Boosting graduation rates

February 13, 2017
Jim McNutt/Observer-Reporter Exterior of the Observer-Reporter building in Washington.

John D. Rockefeller did not get a high school diploma.

Nor did Henry Ford, Robert DeNiro, Sidney Poitier or mega-mogul Richard Branson.

Today’s high schoolers should not consider emulating them for a second.

Sure, the likes of DeNiro and Poitier are exceptionally gifted, Branson is exceptionally savvy, and Ford and Rockefeller came into their own in a very different America than the one we know today. Remarkable talents and outstanding luck might have been enough for a select few to attain renown and riches a half-century or a century ago without a high school diploma.

Not anymore. Many employers today won’t even glance twice at an application from someone who does not have a high school diploma or its equivalent. Dropping out of high school is an almost certain path to drift and, potentially, destitution.

A story in Monday’s edition of the Observer-Reporter offered a mixed bag on the graduation rates of the 21 school districts in Washington and Greene counties and the Mon Valley.

Some good news: In the 2014-15 school year, the last year for which figures were available, 12 of those districts had graduation rates better than the Pennsylvania average of 84.75 percent. The leader of the region was the Peters Township district, which boasted a graduation rate of 98.32 percent. This should come as a surprise to no one, given the well-heeled demographics of the township.

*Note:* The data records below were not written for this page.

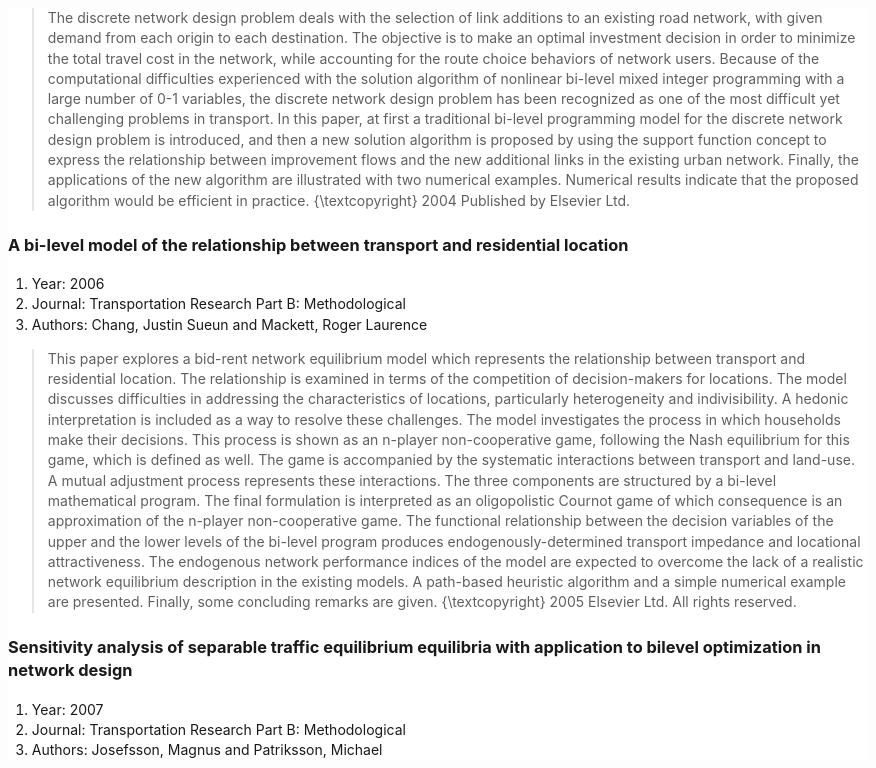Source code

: > The discrete network design problem deals with the selection of link additions to an existing road network, with given demand from each origin to each destination. The objective is to make an optimal investment decision in order to minimize the total travel cost in the network, while accounting for the route choice behaviors of network users. Because of the computational difficulties experienced with the solution algorithm of nonlinear bi-level mixed integer programming with a large number of 0-1 variables, the discrete network design problem has been recognized as one of the most difficult yet challenging problems in transport. In this paper, at first a traditional bi-level programming model for the discrete network design problem is introduced, and then a new solution algorithm is proposed by using the support function concept to express the relationship between improvement flows and the new additional links in the existing urban network. Finally, the applications of the new algorithm are illustrated with two numerical examples. Numerical results indicate that the proposed algorithm would be efficient in practice. {\textcopyright} 2004 Published by Elsevier Ltd.
### A bi-level model of the relationship between transport and residential location
1. Year: 2006
2. Journal: Transportation Research Part B: Methodological
3. Authors: Chang, Justin Sueun and Mackett, Roger Laurence
> This paper explores a bid-rent network equilibrium model which represents the relationship between transport and residential location. The relationship is examined in terms of the competition of decision-makers for locations. The model discusses difficulties in addressing the characteristics of locations, particularly heterogeneity and indivisibility. A hedonic interpretation is included as a way to resolve these challenges. The model investigates the process in which households make their decisions. This process is shown as an n-player non-cooperative game, following the Nash equilibrium for this game, which is defined as well. The game is accompanied by the systematic interactions between transport and land-use. A mutual adjustment process represents these interactions. The three components are structured by a bi-level mathematical program. The final formulation is interpreted as an oligopolistic Cournot game of which consequence is an approximation of the n-player non-cooperative game. The functional relationship between the decision variables of the upper and the lower levels of the bi-level program produces endogenously-determined transport impedance and locational attractiveness. The endogenous network performance indices of the model are expected to overcome the lack of a realistic network equilibrium description in the existing models. A path-based heuristic algorithm and a simple numerical example are presented. Finally, some concluding remarks are given. {\textcopyright} 2005 Elsevier Ltd. All rights reserved.
### Sensitivity analysis of separable traffic equilibrium equilibria with application to bilevel optimization in network design
1. Year: 2007
2. Journal: Transportation Research Part B: Methodological
3. Authors: Josefsson, Magnus and Patriksson, Michael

Washington School District, on the other hand, saw only 71 percent of its students get a diploma in four years, though that is a marked improvement over the 2011-12 school year, when only 62 percent of students received a diploma in four years. The news was also not that salutary for Carmichaels Area School District, which has seen graduation rates steadily decline from 89 percent in the 2010-11 school year to 77 percent in 2014-15.

Fortunately, officials in the Carmichaels district recognize the problem and are working to ameliorate it through changes in attendance policies that emphasize students being in school and getting there on time. They also are staging interventions with students who appear to be at risk of dropping out, and are allowing students to come back for a fifth year so they can get the credits they need to graduate.

Washington’s school district is also attacking the problem on a number of fronts. They have a cyberschool that lets students finish their degree on a flexible basis. The district also has a work-study program for students who need to go to work for part of the day and classes that focus on areas where students need assistance.

Then, there’s a tough-love approach being offered by the Central Greene district. Students who appear to be stumbling toward dropping out are told that they will have a much harder row to hoe without a high school diploma.

According to Brian Uplinger, Central Greene’s superintendent, “We are just being real with them. We are not sugar-coating anything.”

Nor should they. Doing without a high school diploma forecloses opportunities in life even before it really even gets underway.

Roberta DiLorenzo, the outgoing superintendent of Washington School District, explained it well: “The best foundation is a free, public education. It’s your springboard to your future.”